◆ **WORK INSTRUCTIONS**: Recast every line of the entries below as a Markdown table with two columns: Row, holding a sequential number, and Line, holding the line itself. Omit any blank lines.

◆ **RECORD LIST**:
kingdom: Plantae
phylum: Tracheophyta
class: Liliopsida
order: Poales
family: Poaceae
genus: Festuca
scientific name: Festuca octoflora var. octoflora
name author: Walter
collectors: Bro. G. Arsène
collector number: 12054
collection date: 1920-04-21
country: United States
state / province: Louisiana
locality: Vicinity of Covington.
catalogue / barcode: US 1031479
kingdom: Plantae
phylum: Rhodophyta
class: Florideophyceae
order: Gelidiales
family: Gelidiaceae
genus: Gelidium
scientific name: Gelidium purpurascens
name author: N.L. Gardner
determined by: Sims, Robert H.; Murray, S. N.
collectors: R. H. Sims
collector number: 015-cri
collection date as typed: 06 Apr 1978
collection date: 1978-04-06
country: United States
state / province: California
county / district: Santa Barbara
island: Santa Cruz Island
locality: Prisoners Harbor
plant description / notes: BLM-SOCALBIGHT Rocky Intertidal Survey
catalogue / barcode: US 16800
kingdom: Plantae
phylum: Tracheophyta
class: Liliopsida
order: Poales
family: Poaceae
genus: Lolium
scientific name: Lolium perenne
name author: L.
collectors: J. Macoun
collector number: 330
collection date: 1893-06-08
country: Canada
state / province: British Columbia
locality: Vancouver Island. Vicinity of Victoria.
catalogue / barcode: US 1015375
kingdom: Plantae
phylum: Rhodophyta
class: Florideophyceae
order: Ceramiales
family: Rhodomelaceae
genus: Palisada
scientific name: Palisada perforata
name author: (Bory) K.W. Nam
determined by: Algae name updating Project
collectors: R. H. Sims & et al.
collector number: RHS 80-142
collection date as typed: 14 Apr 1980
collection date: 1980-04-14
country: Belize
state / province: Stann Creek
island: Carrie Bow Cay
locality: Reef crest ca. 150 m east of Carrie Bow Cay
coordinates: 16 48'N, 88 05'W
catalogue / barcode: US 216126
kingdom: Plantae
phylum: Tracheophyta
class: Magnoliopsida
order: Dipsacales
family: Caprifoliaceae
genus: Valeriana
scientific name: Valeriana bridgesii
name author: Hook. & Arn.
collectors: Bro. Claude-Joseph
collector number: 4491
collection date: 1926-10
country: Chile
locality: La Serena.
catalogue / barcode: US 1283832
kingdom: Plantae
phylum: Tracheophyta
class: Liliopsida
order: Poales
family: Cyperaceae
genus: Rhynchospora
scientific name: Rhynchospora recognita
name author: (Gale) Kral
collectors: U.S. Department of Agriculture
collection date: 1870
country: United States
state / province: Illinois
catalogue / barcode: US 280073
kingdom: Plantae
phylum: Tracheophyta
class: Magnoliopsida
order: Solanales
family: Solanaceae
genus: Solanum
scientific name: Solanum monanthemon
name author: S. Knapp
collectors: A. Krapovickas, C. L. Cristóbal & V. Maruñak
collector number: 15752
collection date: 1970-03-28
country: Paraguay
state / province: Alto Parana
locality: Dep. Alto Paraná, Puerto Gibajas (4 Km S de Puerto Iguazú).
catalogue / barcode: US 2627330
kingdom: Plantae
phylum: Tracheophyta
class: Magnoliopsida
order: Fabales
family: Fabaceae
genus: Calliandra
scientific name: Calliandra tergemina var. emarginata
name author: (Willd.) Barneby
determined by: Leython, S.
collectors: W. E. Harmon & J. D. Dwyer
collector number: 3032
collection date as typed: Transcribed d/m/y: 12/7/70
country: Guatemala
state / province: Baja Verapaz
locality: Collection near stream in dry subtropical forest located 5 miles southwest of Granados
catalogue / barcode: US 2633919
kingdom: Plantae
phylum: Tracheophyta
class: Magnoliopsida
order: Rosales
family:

◆ **WRITTEN ANSWER**:
| Row | Line |
|---|---|
| 1 | kingdom: Plantae |
| 2 | phylum: Tracheophyta |
| 3 | class: Liliopsida |
| 4 | order: Poales |
| 5 | family: Poaceae |
| 6 | genus: Festuca |
| 7 | scientific name: Festuca octoflora var. octoflora |
| 8 | name author: Walter |
| 9 | collectors: Bro. G. Arsène |
| 10 | collector number: 12054 |
| 11 | collection date: 1920-04-21 |
| 12 | country: United States |
| 13 | state / province: Louisiana |
| 14 | locality: Vicinity of Covington. |
| 15 | catalogue / barcode: US 1031479 |
| 16 | kingdom: Plantae |
| 17 | phylum: Rhodophyta |
| 18 | class: Florideophyceae |
| 19 | order: Gelidiales |
| 20 | family: Gelidiaceae |
| 21 | genus: Gelidium |
| 22 | scientific name: Gelidium purpurascens |
| 23 | name author: N.L. Gardner |
| 24 | determined by: Sims, Robert H.; Murray, S. N. |
| 25 | collectors: R. H. Sims |
| 26 | collector number: 015-cri |
| 27 | collection date as typed: 06 Apr 1978 |
| 28 | collection date: 1978-04-06 |
| 29 | country: United States |
| 30 | state / province: California |
| 31 | county / district: Santa Barbara |
| 32 | island: Santa Cruz Island |
| 33 | locality: Prisoners Harbor |
| 34 | plant description / notes: BLM-SOCALBIGHT Rocky Intertidal Survey |
| 35 | catalogue / barcode: US 16800 |
| 36 | kingdom: Plantae |
| 37 | phylum: Tracheophyta |
| 38 | class: Liliopsida |
| 39 | order: Poales |
| 40 | family: Poaceae |
| 41 | genus: Lolium |
| 42 | scientific name: Lolium perenne |
| 43 | name author: L. |
| 44 | collectors: J. Macoun |
| 45 | collector number: 330 |
| 46 | collection date: 1893-06-08 |
| 47 | country: Canada |
| 48 | state / province: British Columbia |
| 49 | locality: Vancouver Island. Vicinity of Victoria. |
| 50 | catalogue / barcode: US 1015375 |
| 51 | kingdom: Plantae |
| 52 | phylum: Rhodophyta |
| 53 | class: Florideophyceae |
| 54 | order: Ceramiales |
| 55 | family: Rhodomelaceae |
| 56 | genus: Palisada |
| 57 | scientific name: Palisada perforata |
| 58 | name author: (Bory) K.W. Nam |
| 59 | determined by: Algae name updating Project |
| 60 | collectors: R. H. Sims & et al. |
| 61 | collector number: RHS 80-142 |
| 62 | collection date as typed: 14 Apr 1980 |
| 63 | collection date: 1980-04-14 |
| 64 | country: Belize |
| 65 | state / province: Stann Creek |
| 66 | island: Carrie Bow Cay |
| 67 | locality: Reef crest ca. 150 m east of Carrie Bow Cay |
| 68 | coordinates: 16 48'N, 88 05'W |
| 69 | catalogue / barcode: US 216126 |
| 70 | kingdom: Plantae |
| 71 | phylum: Tracheophyta |
| 72 | class: Magnoliopsida |
| 73 | order: Dipsacales |
| 74 | family: Caprifoliaceae |
| 75 | genus: Valeriana |
| 76 | scientific name: Valeriana bridgesii |
| 77 | name author: Hook. & Arn. |
| 78 | collectors: Bro. Claude-Joseph |
| 79 | collector number: 4491 |
| 80 | collection date: 1926-10 |
| 81 | country: Chile |
| 82 | locality: La Serena. |
| 83 | catalogue / barcode: US 1283832 |
| 84 | kingdom: Plantae |
| 85 | phylum: Tracheophyta |
| 86 | class: Liliopsida |
| 87 | order: Poales |
| 88 | family: Cyperaceae |
| 89 | genus: Rhynchospora |
| 90 | scientific name: Rhynchospora recognita |
| 91 | name author: (Gale) Kral |
| 92 | collectors: U.S. Department of Agriculture |
| 93 | collection date: 1870 |
| 94 | country: United States |
| 95 | state / province: Illinois |
| 96 | catalogue / barcode: US 280073 |
| 97 | kingdom: Plantae |
| 98 | phylum: Tracheophyta |
| 99 | class: Magnoliopsida |
| 100 | order: Solanales |
| 101 | family: Solanaceae |
| 102 | genus: Solanum |
| 103 | scientific name: Solanum monanthemon |
| 104 | name author: S. Knapp |
| 105 | collectors: A. Krapovickas, C. L. Cristóbal & V. Maruñak |
| 106 | collector number: 15752 |
| 107 | collection date: 1970-03-28 |
| 108 | country: Paraguay |
| 109 | state / province: Alto Parana |
| 110 | locality: Dep. Alto Paraná, Puerto Gibajas (4 Km S de Puerto Iguazú). |
| 111 | catalogue / barcode: US 2627330 |
| 112 | kingdom: Plantae |
| 113 | phylum: Tracheophyta |
| 114 | class: Magnoliopsida |
| 115 | order: Fabales |
| 116 | family: Fabaceae |
| 117 | genus: Calliandra |
| 118 | scientific name: Calliandra tergemina var. emarginata |
| 119 | name author: (Willd.) Barneby |
| 120 | determined by: Leython, S. |
| 121 | collectors: W. E. Harmon & J. D. Dwyer |
| 122 | collector number: 3032 |
| 123 | collection date as typed: Transcribed d/m/y: 12/7/70 |
| 124 | country: Guatemala |
| 125 | state / province: Baja Verapaz |
| 126 | locality: Collection near stream in dry subtropical forest located 5 miles southwest of Granados |
| 127 | catalogue / barcode: US 2633919 |
| 128 | kingdom: Plantae |
| 129 | phylum: Tracheophyta |
| 130 | class: Magnoliopsida |
| 131 | order: Rosales |
| 132 | family: |